Background Essay: Worker's Rights

Increasing immigration and manpower, technological innovations, abundant natural resources, and the human spirit laid the ground work for the United States to become a superpower in the decades following the Civil War. The economy from the late 1870s to the late 1920s was dominated by the robber barons, industrialists whose great wealth was derived in part by unchecked and non-competitive business practices. They were supported by the idea of protectionism – that private property and the wealth derived from it was sanctified and protected through the Fourteenth Amendment as a privilege and right of citizenship. However, as the corporations grew, their power was opposed by the growing American labor movement, which sought to organize workers and change unfair labor practices for the nation’s poorest citizens, who often worked on subsistence wages. The gap between the wealthy and the poor widened.

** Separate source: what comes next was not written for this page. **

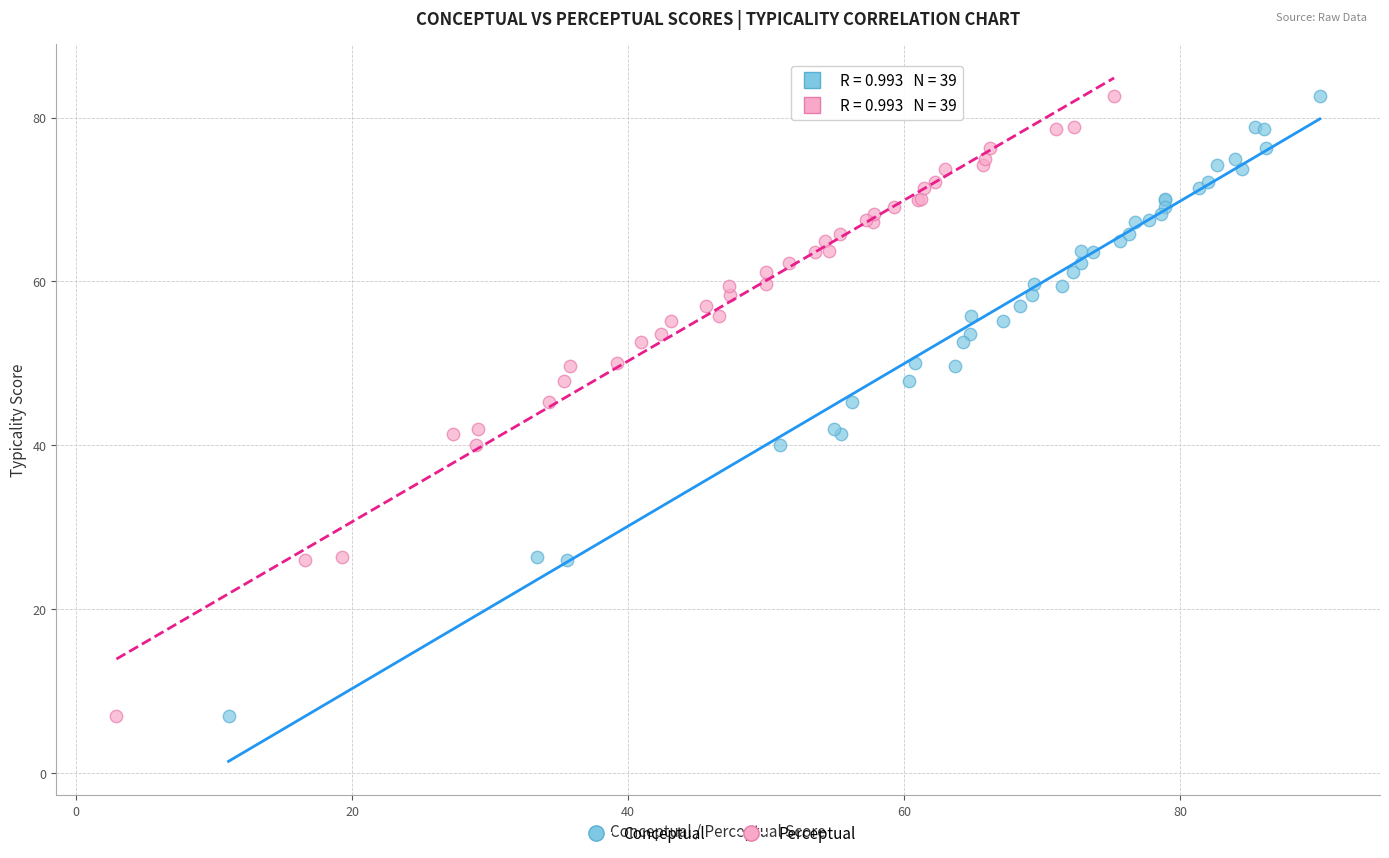

What are all the series names shown in the legend?

Conceptual, Perceptual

There was a feeling among many conservatives that the nation teetered on the brink of socialism, communism, and anarchy. Numerous labor strikes challenged labor and business practices. One of the first national strikes was the Pullman Strike of 1894. Workers for the Pullman Palace Car Company, a maker of railroad cars, were required to live in Pullman’s “company town” where the company controlled everything. Workers often owed all their wages back to the company to pay for food, rent and other basic services. George Pullman, the owner of the company, decreased wages by twenty-five percent as a result of the economic panic of 1893. When Pullman did not reduce the rent for housing to correspond with the wage decrease, workers staged a strike that resulted in the suspension of all rail traffic west of Chicago.

Under pressure from conservatives, President Grover Cleveland called out the National Guard to end the strike. By the end of the strike, the Guard had killed five workers and the labor leader Eugene V. Debs was tried, found guilty of violating a court injunction to end the strike, and sentenced to six months in prison.

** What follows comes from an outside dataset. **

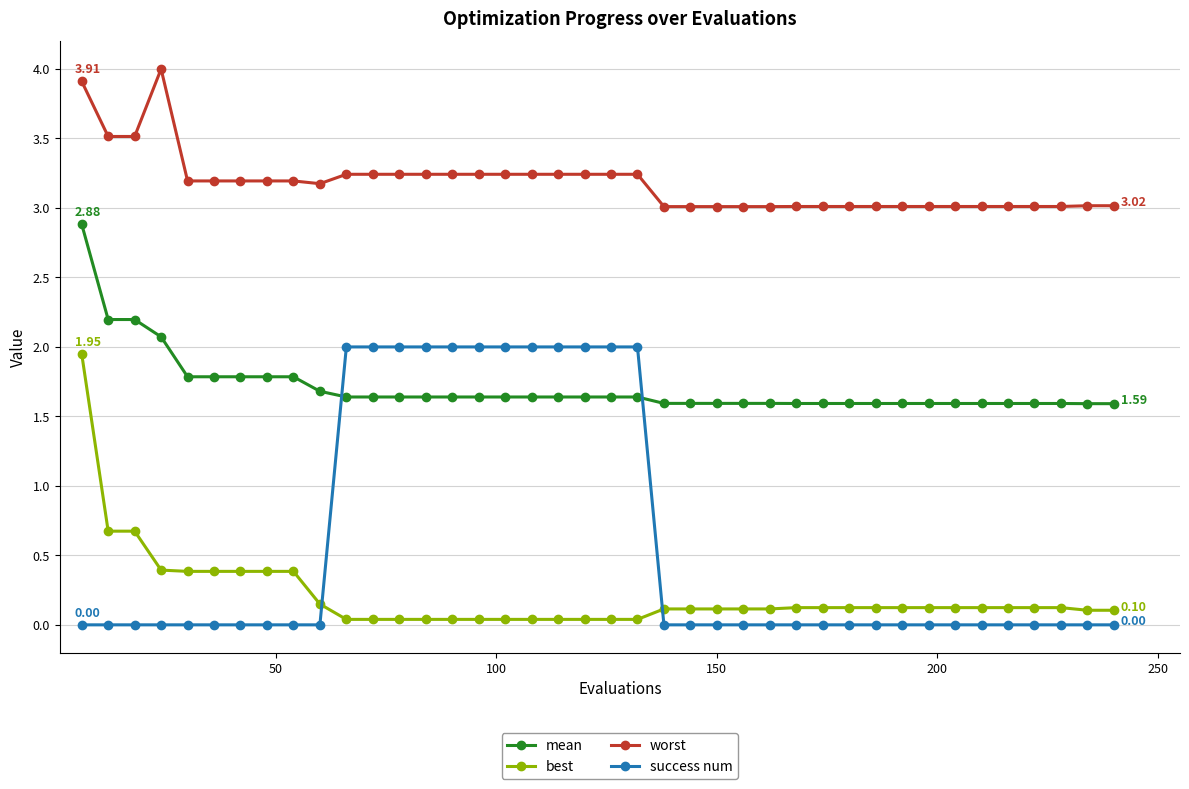

True or false: mean and best intersect in this chart.

False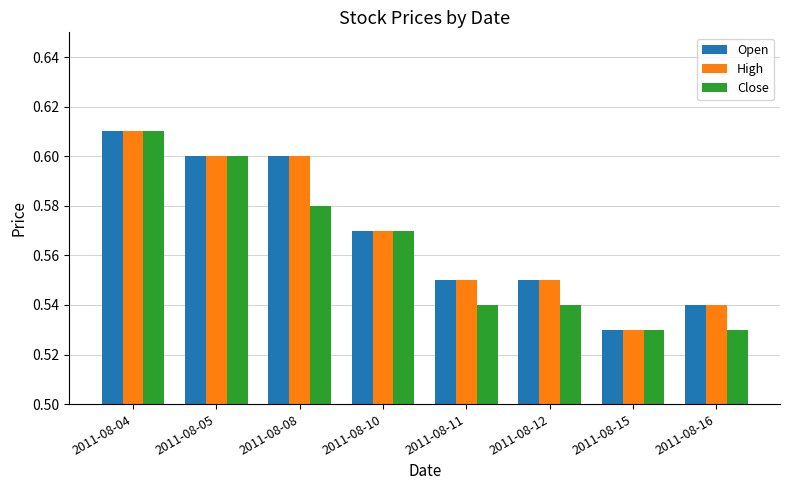

What is the difference between the maximum and minimum values in the High series?

0.1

Debs appealed his conviction to the Supreme Court, arguing that the federal government did not have the authority to issue the injunction to end the strike. The Court ruled unanimously that the federal government did have the right to issue the injunction as part of its authority to “ensure the general welfare of the public,” regulate interstate commerce and to guarantee the operations of the Postal Service.

One of the Justices who heard the case was Justice Stephen J. Field. Field was an early proponent of a free market system and of the theory of the “liberty of contract” --- that the Fourteenth Amendment requires that government not interfere with the rights of people to enter into contracts. Field led the Supreme Court to issue numerous decisions that the rights of business interests and property owners would be protected ahead of the rights of workers.